Highlights & Insights¶
- The observation of the long-tail entropy distribution is the cornerstone of the paper—models are already certain for most steps, and latent reasoning is only valuable at a few critical junctures.
- The design of contrastive regularization is elegant: using entropy itself as the weight for the push-away intensity allows for strong repulsion during exploration steps and natural fading as the model approaches certainty.

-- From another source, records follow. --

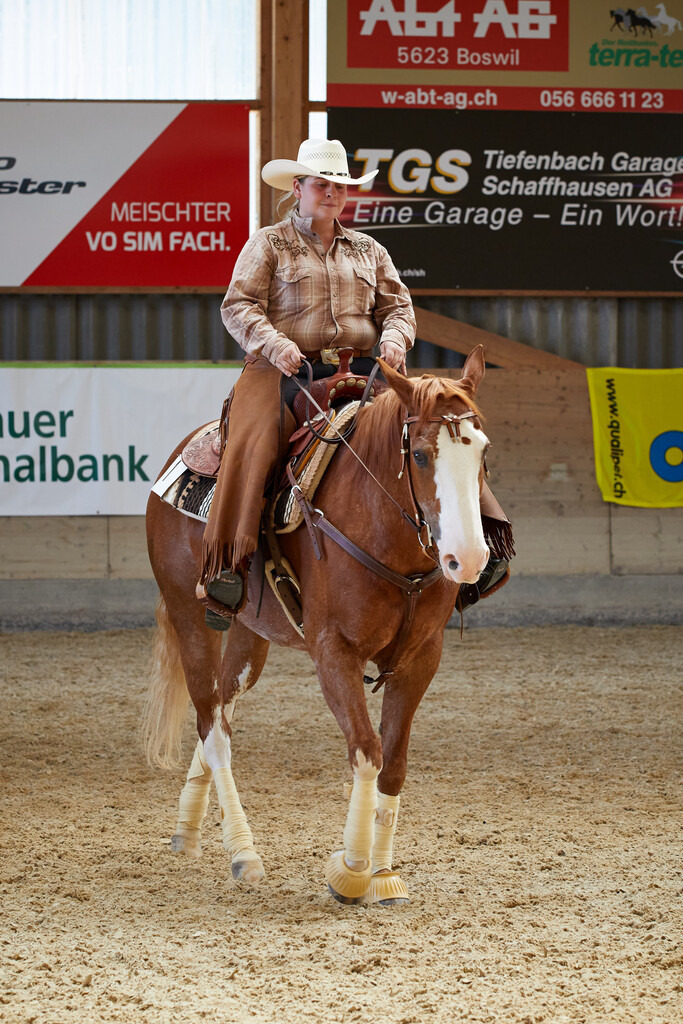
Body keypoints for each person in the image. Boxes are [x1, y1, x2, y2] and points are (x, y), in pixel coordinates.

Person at [197, 139, 511, 627]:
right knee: (255, 443)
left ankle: (487, 544)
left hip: (362, 368)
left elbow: (398, 308)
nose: (331, 193)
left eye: (339, 186)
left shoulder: (369, 249)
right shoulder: (268, 243)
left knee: (441, 428)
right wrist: (275, 344)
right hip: (281, 369)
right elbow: (238, 306)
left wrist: (394, 341)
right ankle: (228, 566)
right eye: (321, 184)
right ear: (298, 188)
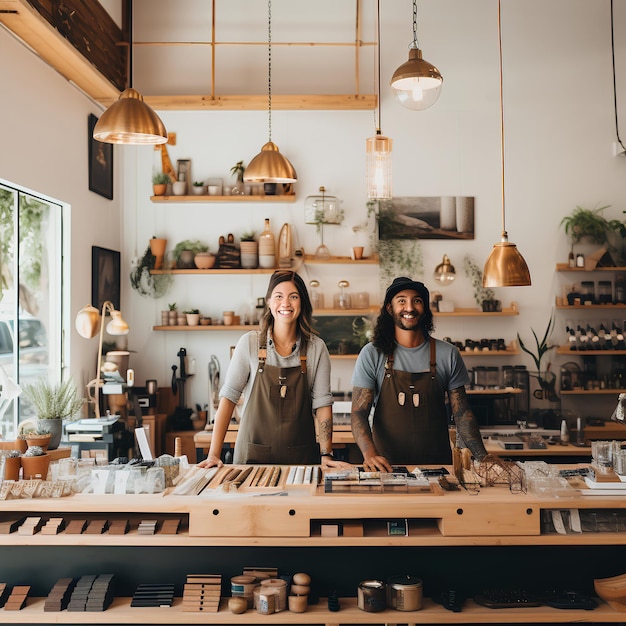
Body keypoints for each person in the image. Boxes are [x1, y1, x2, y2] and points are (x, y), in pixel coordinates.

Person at [198, 270, 350, 469]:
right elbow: (228, 399)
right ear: (269, 302)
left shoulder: (316, 348)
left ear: (302, 302)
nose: (285, 304)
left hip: (301, 461)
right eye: (279, 296)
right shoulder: (249, 343)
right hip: (252, 460)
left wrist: (326, 454)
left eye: (293, 297)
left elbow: (323, 405)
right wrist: (213, 454)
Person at [350, 276, 487, 471]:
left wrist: (483, 458)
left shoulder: (447, 354)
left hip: (438, 467)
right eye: (402, 301)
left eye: (417, 300)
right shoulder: (373, 354)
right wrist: (370, 454)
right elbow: (358, 413)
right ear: (390, 308)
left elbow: (462, 414)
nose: (410, 307)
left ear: (425, 309)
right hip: (386, 466)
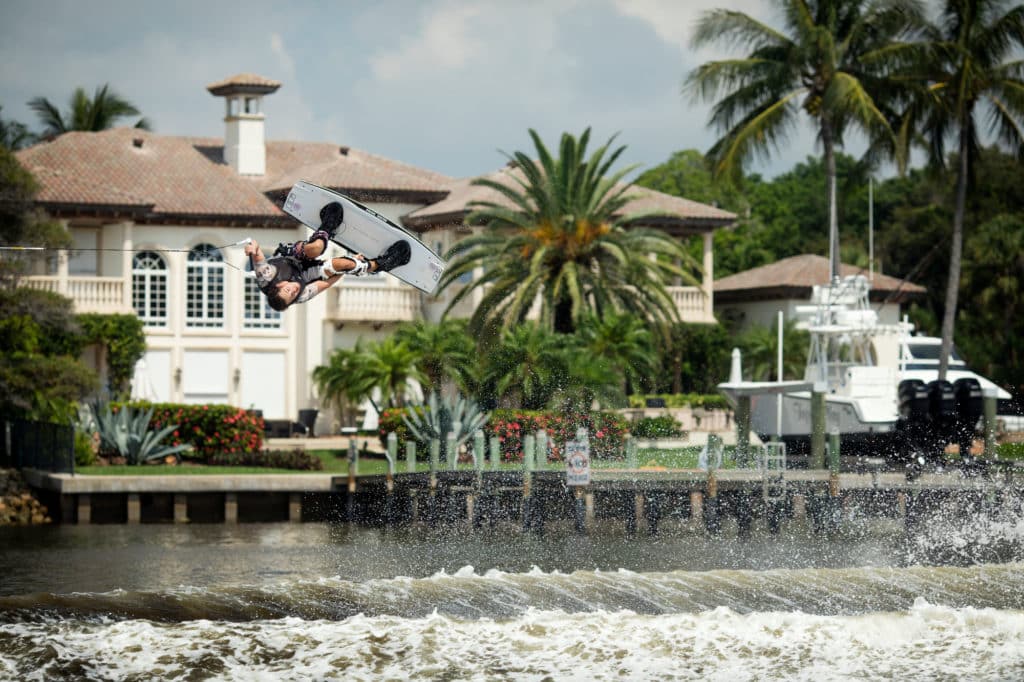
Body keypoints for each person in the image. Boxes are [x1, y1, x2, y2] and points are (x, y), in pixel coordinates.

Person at [244, 201, 411, 311]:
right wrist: (348, 266)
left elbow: (257, 252)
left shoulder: (266, 278)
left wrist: (252, 248)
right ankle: (381, 264)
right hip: (306, 273)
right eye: (292, 295)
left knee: (316, 248)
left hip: (291, 257)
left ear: (278, 286)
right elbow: (326, 283)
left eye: (289, 290)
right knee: (341, 265)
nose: (294, 290)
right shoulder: (301, 295)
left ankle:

- Logit lens analysis provides mechanistic evidence rather than relying solely on ablation studies—it directly visualizes whether multiple trajectories coexist.
Limitations & Future Work¶
- Although the threshold \(\tau\) is stable within \([0.3, 0.7]\), it remains a dataset-specific hyperparameter and is not yet fully adaptive.
- Effectiveness is limited on knowledge-intensive tasks (GPQA), where domain knowledge recall is more critical than multi-step reasoning.
- Evaluation was limited to reasoning LLMs, and its effects on general instruction-following or code generation tasks have not been verified.
- The direction chosen for contrastive regularization (pushing away only from top-1) might be insufficient—top-2 or top-3 might also be collapse directions that require repulsion.
Related Work & Insights¶
- vs Soft Thinking (Zhang et al., 2025): The latter activates soft embeddings globally, while SeLaR uses selective activation—verifying the harm of global activation (a 5.19% drop without selective activation).
- vs SwiR (Shi et al., 2025): The latter triggers switching based on entropy changes between adjacent steps, which is prone to false triggers and requires window smoothing; SeLaR uses absolute entropy thresholds directly, making it simpler and more stable.
- vs Coconut (Hao et al., 2025): The latter requires fine-tuning to propagate hidden states, which leads to catastrophic forgetting; SeLaR is entirely training-free.
Rating¶
- Novelty: ⭐⭐⭐⭐ The combination of selective activation and contrastive regularization is novel with clear motivation.
- Experimental Thoroughness: ⭐⭐⭐⭐⭐ 5 benchmarks × 4 models × detailed ablations + logit lens mechanistic analysis.
- Writing Quality: ⭐⭐⭐⭐ Complete logical chain from observation to methodology to analysis.
- Value: ⭐⭐⭐⭐ High practical value as a training-free, plug-and-play solution.